Kupor's actions hearkened a significant shift in the operations of the Office of Personnel Management and represented the continued influence of Silicon Valley, particularly after the Trump–Musk feud. In an interview with Bloomberg News in August, he advocated for having all workers become at-will employees, eliminating college degree requirements for certain jobs, and investing pensions into a sovereign wealth fund. He supported the federal deferred resignation program and suggested that additional windows of resignation could be introduced. Kupor additionally stated his intention to bring young workers from Silicon Valley, though reserved that the government could not match the private sector in compensation. That month, he told The New York Times that the year would end with three hundred thousand fewer workers, the largest single-year decline in civilian federal employment since World War II. After being sworn in, Kupor started a blog on the Office of Personnel Management's website.

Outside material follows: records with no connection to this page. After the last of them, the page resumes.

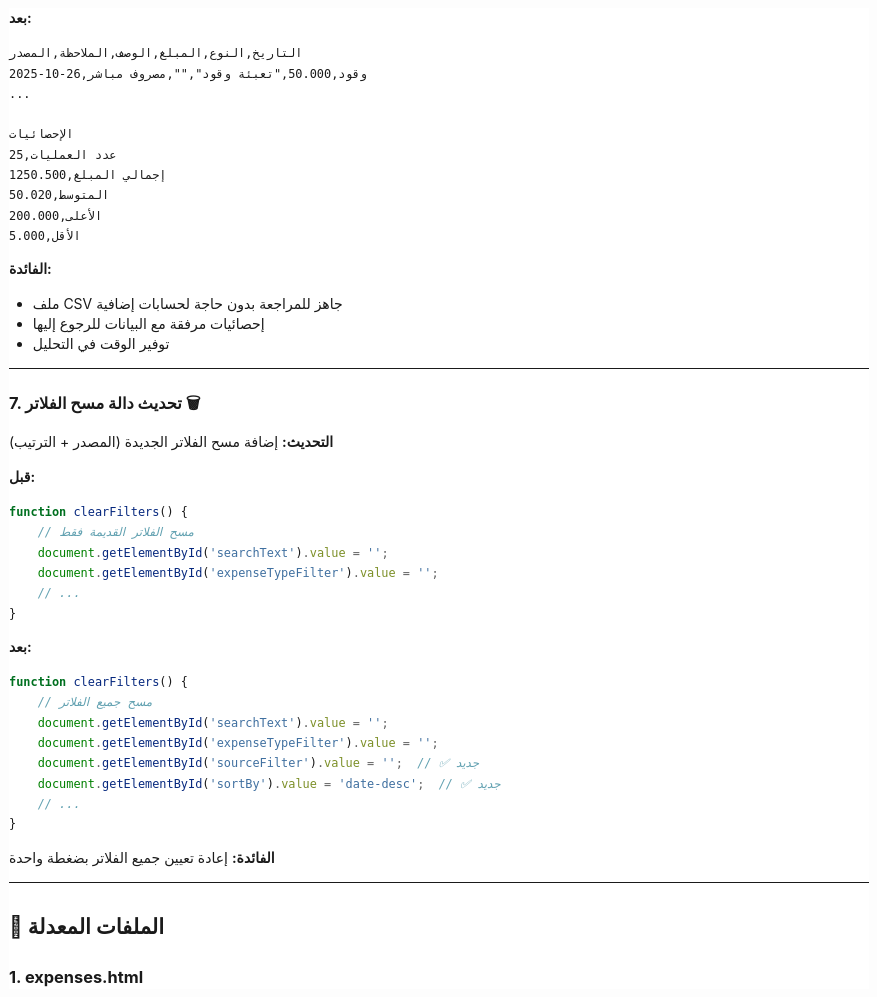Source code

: **بعد:**
```csv
التاريخ,النوع,المبلغ,الوصف,الملاحظة,المصدر
2025-10-26,وقود,50.000,"تعبئة وقود","",مصروف مباشر
...

الإحصائيات
عدد العمليات,25
إجمالي المبلغ,1250.500
المتوسط,50.020
الأعلى,200.000
الأقل,5.000
```

**الفائدة:**
- ملف CSV جاهز للمراجعة بدون حاجة لحسابات إضافية
- إحصائيات مرفقة مع البيانات للرجوع إليها
- توفير الوقت في التحليل

---

### 7. تحديث دالة مسح الفلاتر 🗑️

**التحديث:** إضافة مسح الفلاتر الجديدة (المصدر + الترتيب)

**قبل:**
```javascript
function clearFilters() {
    // مسح الفلاتر القديمة فقط
    document.getElementById('searchText').value = '';
    document.getElementById('expenseTypeFilter').value = '';
    // ...
}
```

**بعد:**
```javascript
function clearFilters() {
    // مسح جميع الفلاتر
    document.getElementById('searchText').value = '';
    document.getElementById('expenseTypeFilter').value = '';
    document.getElementById('sourceFilter').value = '';  // ✅ جديد
    document.getElementById('sortBy').value = 'date-desc';  // ✅ جديد
    // ...
}
```

**الفائدة:** إعادة تعيين جميع الفلاتر بضغطة واحدة

---

## 📁 الملفات المعدلة

### 1. expenses.html
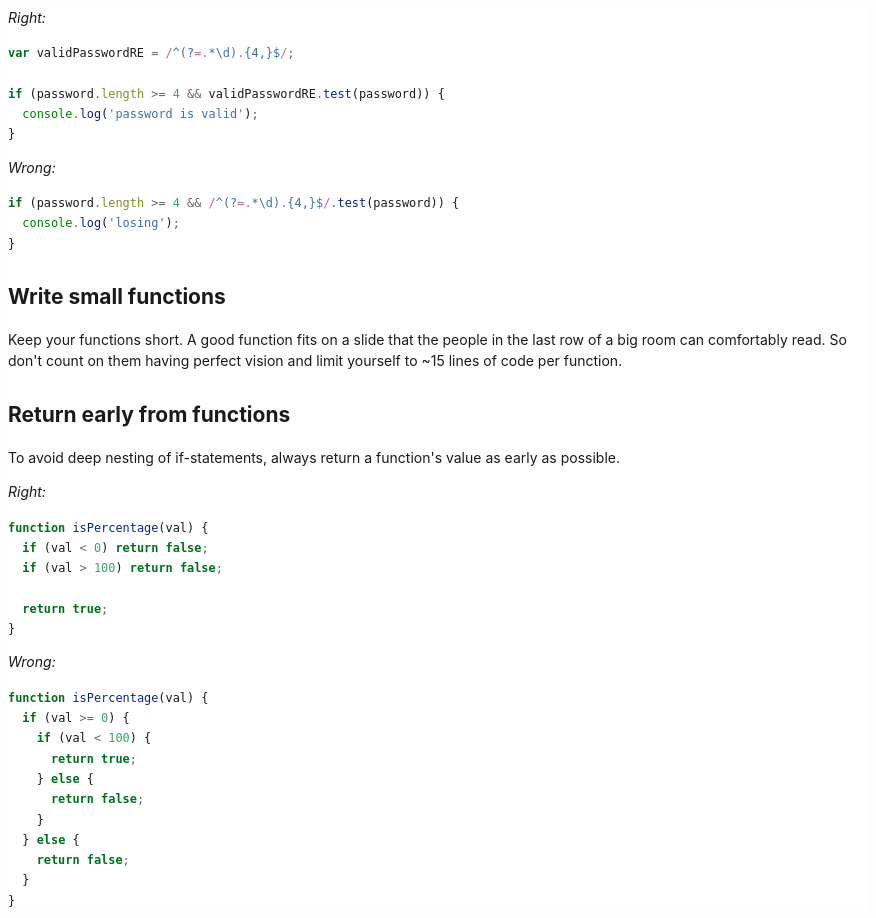 *Right:*

```js
var validPasswordRE = /^(?=.*\d).{4,}$/;

if (password.length >= 4 && validPasswordRE.test(password)) {
  console.log('password is valid');
}
```

*Wrong:*

```js
if (password.length >= 4 && /^(?=.*\d).{4,}$/.test(password)) {
  console.log('losing');
}
```

## Write small functions

Keep your functions short. A good function fits on a slide that the people in
the last row of a big room can comfortably read. So don't count on them having
perfect vision and limit yourself to ~15 lines of code per function.

## Return early from functions

To avoid deep nesting of if-statements, always return a function's value as early
as possible.

*Right:*

```js
function isPercentage(val) {
  if (val < 0) return false;
  if (val > 100) return false;

  return true;
}
```

*Wrong:*

```js
function isPercentage(val) {
  if (val >= 0) {
    if (val < 100) {
      return true;
    } else {
      return false;
    }
  } else {
    return false;
  }
}
```
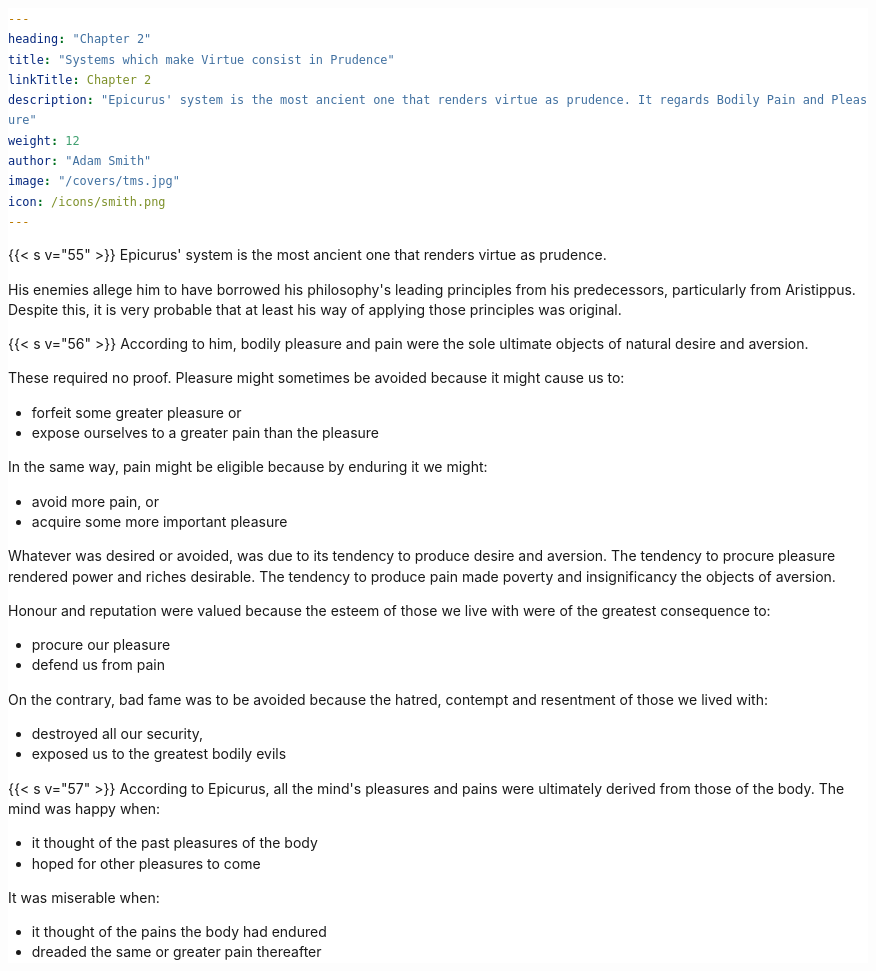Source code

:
 ```yaml
---
heading: "Chapter 2"
title: "Systems which make Virtue consist in Prudence"
linkTitle: Chapter 2
description: "Epicurus' system is the most ancient one that renders virtue as prudence. It regards Bodily Pain and Pleasure"
weight: 12
author: "Adam Smith"
image: "/covers/tms.jpg"
icon: /icons/smith.png
---
```




{{< s v="55" >}} Epicurus' system is the most ancient one that renders virtue as prudence. 

His enemies allege him to have borrowed his philosophy's leading principles from his predecessors, particularly from Aristippus. Despite this, it is very probable that at least his way of applying those principles was original.


{{< s v="56" >}} According to him, bodily pleasure and pain were the sole ultimate objects of natural desire and aversion. 

These required no proof.  Pleasure might sometimes be avoided because it might cause us to:
- forfeit some greater pleasure or
- expose ourselves to a greater pain than the pleasure

In the same way, pain might be eligible because by enduring it we might:
- avoid more pain, or
- acquire some more important pleasure



Whatever was desired or avoided, was due to its tendency to produce desire and aversion. The tendency to procure pleasure rendered power and riches desirable. The tendency to produce pain made poverty and insignificancy the objects of aversion.

Honour and reputation were valued because the esteem of those we live with were of the greatest consequence to:
- procure our pleasure
- defend us from pain

On the contrary, bad fame was to be avoided because the hatred, contempt and resentment of those we lived with:
- destroyed all our security,
- exposed us to the greatest bodily evils


{{< s v="57" >}} According to Epicurus, all the mind's pleasures and pains were ultimately derived from those of the body. The mind was happy when:
- it thought of the past pleasures of the body
- hoped for other pleasures to come

It was miserable when:
- it thought of the pains the body had endured
- dreaded the same or greater pain thereafter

In September, Kupor ended a rule dating to the Grant administration that required civil service examiners to select from the highest three scorers on an exam for hiring. That month, he was sued by several labor unions for instructing federal workers to carry out mass layoffs amid an impending federal government shutdown, alongside Russell Vought, the director of the Office of Management and Budget. As the shutdown continued into November, Oklahoma senator James Lankford expressed concern to Kupor that the prolonged shutdown would threaten trust funds managed by the Office of Personnel Management. Kupor was sued by multiple labor unions in November for a merit-based hiring plan that the unions alleged was a loyalty test. In December, he coordinated with Vought on a centralized human resource management system. That month, Kupor announced the United States Tech Force, a federal hiring initiative aimed at bringing one thousand technology workers to work on artificial intelligence and modernization.

==Views==
In an interview with Fortune in September 2025, Kupor described himself as a fiscal conservative with libertarian beliefs. In the first Trump administration, Kupor sought to orient the administration's immigration policy on skilled workers, rather than border security. In March 2018, he attended a Securities and Exchange Commission meeting on exempting cryptocurrency from federal regulations.